Same Stop

21 May 2023

I retired a year and a half ago after having worked for twenty-six years as a programmer for Apple. I’m not sure which would have been more surprising: if I had continued programming in my spare time after I had retired or if I never programmed again.

I suppose most people would not be surprised by, perhaps might expect the latter to be the case — might expect that I would hang up the keyboard after I retire in the same way we expect that a retired doctor probably stops performing surgeries and begins to spend more time on the golf course.

In fact right after retirement there was a sense of relief that I would never again have to step through code trying to determine why a dispatch to a background thread never completed. No longer would I have to worry about completely screwing up the project repo because of my misadventures with git.

The respite from programming though lasted maybe about four months after retiring. I started a small project , in part to learn Python, in part to play with e-ink displays. I was back programming (back abusing git) but of course the pressure was off. It both was and wasn’t like the day job I had left behind.

A younger programmer in the late 1980's.
In college, unknowingly anticipating the next three decades of his life.

I should mention though that before my twenty-six years at Apple, I had originally been writing shareware games for fun and, a few years after that, a few commercial games for a living. Since programming had initially been a kind of hobby to me it is probably less surprising then that I would eventually return to writing code.

I am not sure though if this is still the case for software engineers. Are there younger engineers, new to the career, for whom programming is not merely a job but something they can imagine doing in their spare time? I think I met a few as I was winding down my career. I do feel though that back around 1988 or so when I started getting serious into programming that all fellow programmers I met were also doing it with a kind of passion. How is it you can love a machine?

I dabbled with writing a game in Javascript after my Python foray. And then roughly a year after I retired I went back to Python to write an application this time.

But this year, 2023, I find myself suddenly on a kind of tear. Though I eventually began programming again, in the first fourteen months of retirement I did all manner of other things in my spare time as well. I kept also-busy with woodworking projects, experiments learning Blender and 3D printing, bike riding — just to name a few. But somehow this year I have found myself tipping head-long back into full-time programming. It is distinctly reminding me of my sleepless days spent writing shareware games for the Macintosh thirty-five years ago.
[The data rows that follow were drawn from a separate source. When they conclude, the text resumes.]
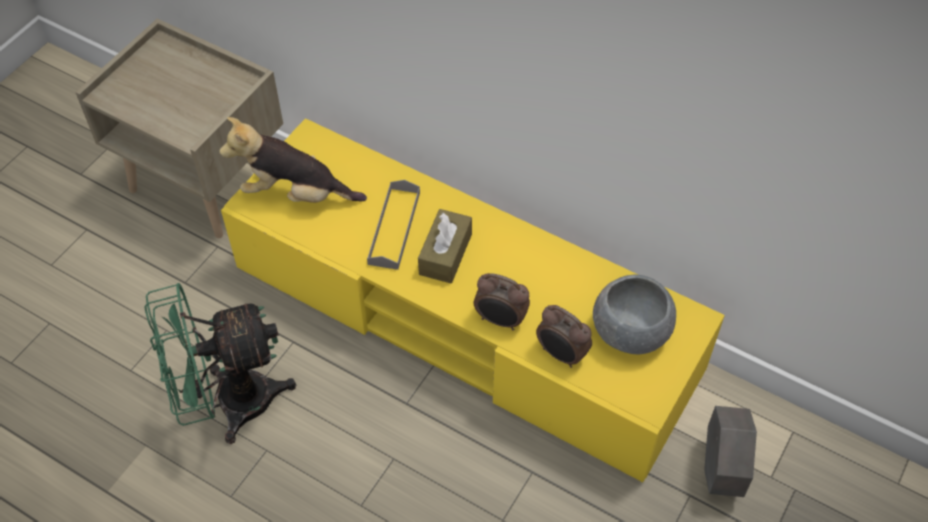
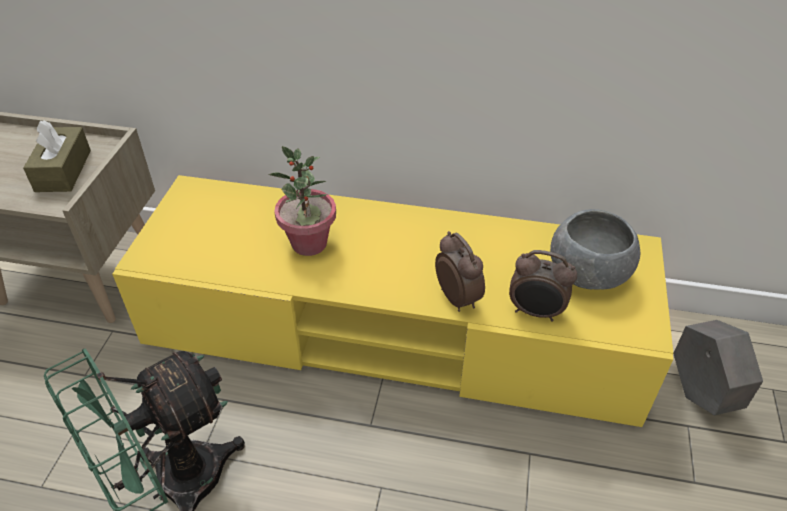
camera: 20 degrees left, 10 degrees down
(296, 194) = (192, 239): plush toy -> none
(394, 228) = (309, 244): grey tray -> potted plant
(445, 254) = (372, 254): brown tissue box -> brown tissue box (63, 170)
(500, 320) = (458, 298): alarm clock -> alarm clock turned 120 degrees counterclockwise

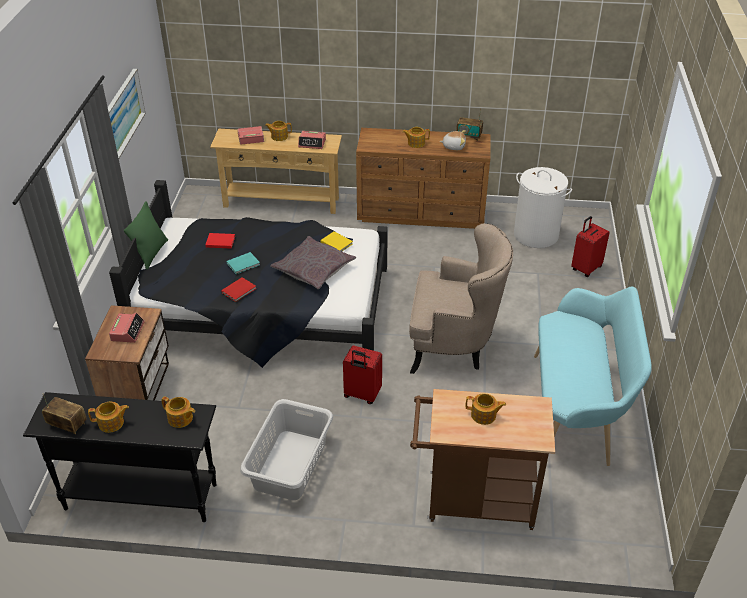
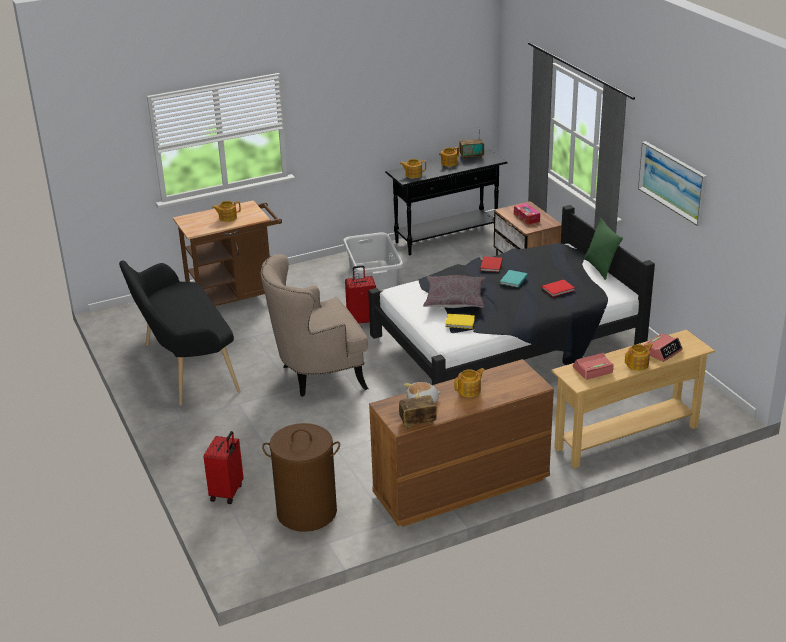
camera: 150 degrees right, 10 degrees down
(127, 331) = (526, 218): alarm clock -> tissue box
(536, 235) = (306, 512): white laundry basket -> brown laundry basket
(576, 411) = (184, 368): turquoise bench -> black bench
I’m not sure if that is a good thing. I am back to coding late into the night, and back at it after coffee and an English muffin the following morning (thankfully though I quit the cigarettes decades ago). Programming is beginning again to be to the exclusion of all else in my life. (The table saw sits slowly rusting. The bike hangs on the wall in the garage.)

And just to further complete the circle, it's not Javascript or Python (or Swift) that is calling to me, but my old nemesis C. And further, I have this desire to revisit/rewrite some of the shareware games that I wrote over three decades ago.

What am I trying to say? I have a programming addiction? (Maybe.)

From here I could go into detail on any number of things: working for Apple in the 90’s vs. working for Apple post-iPhone, why something that others would consider a job (programming) some do for fun, why game authoring appeals to both sides of the brain.

I guess at this moment though I am simply marveling at having hopped off the career train only to find I have come full circle — somehow got off at the same stop where I got on. Perhaps I can talk about some of those other things in the future.

Laughably, I’m reminded of the last MST3K episode where Mike and the ‘bots finally get back to Earth only to plop down in front of a TV to watch “The Crawling Eye”, one of the first films they riffed a decade earlier.

Or maybe I’m just an old guy looking back and romanticizing the early days. I’m back to coding in C again, writing little inconsequential games to amuse myself. Or maybe there was something a little magical then. Simpler times?

Lets be clear, I’m not back coding on a Mac Plus with a floppy drive, habitually hitting command-S to save my progress every few minutes — no dial-up modem (ha ha, no land line). I comb through StackOverflow like everyone else trying to figure out why toggling fullscreen mode trashes the SDL_Textures I marked as targetable. (Right?)

But there is something becoming more familiar to me as I go back to the wild west of C programming (where very little happens behind the scenes I might point out - no garbage collection here!). And so why not rewrite some familiar little games as well?

Now thirty-five years older.
To be clear, Glypha is 35 years old, not me, ha ha.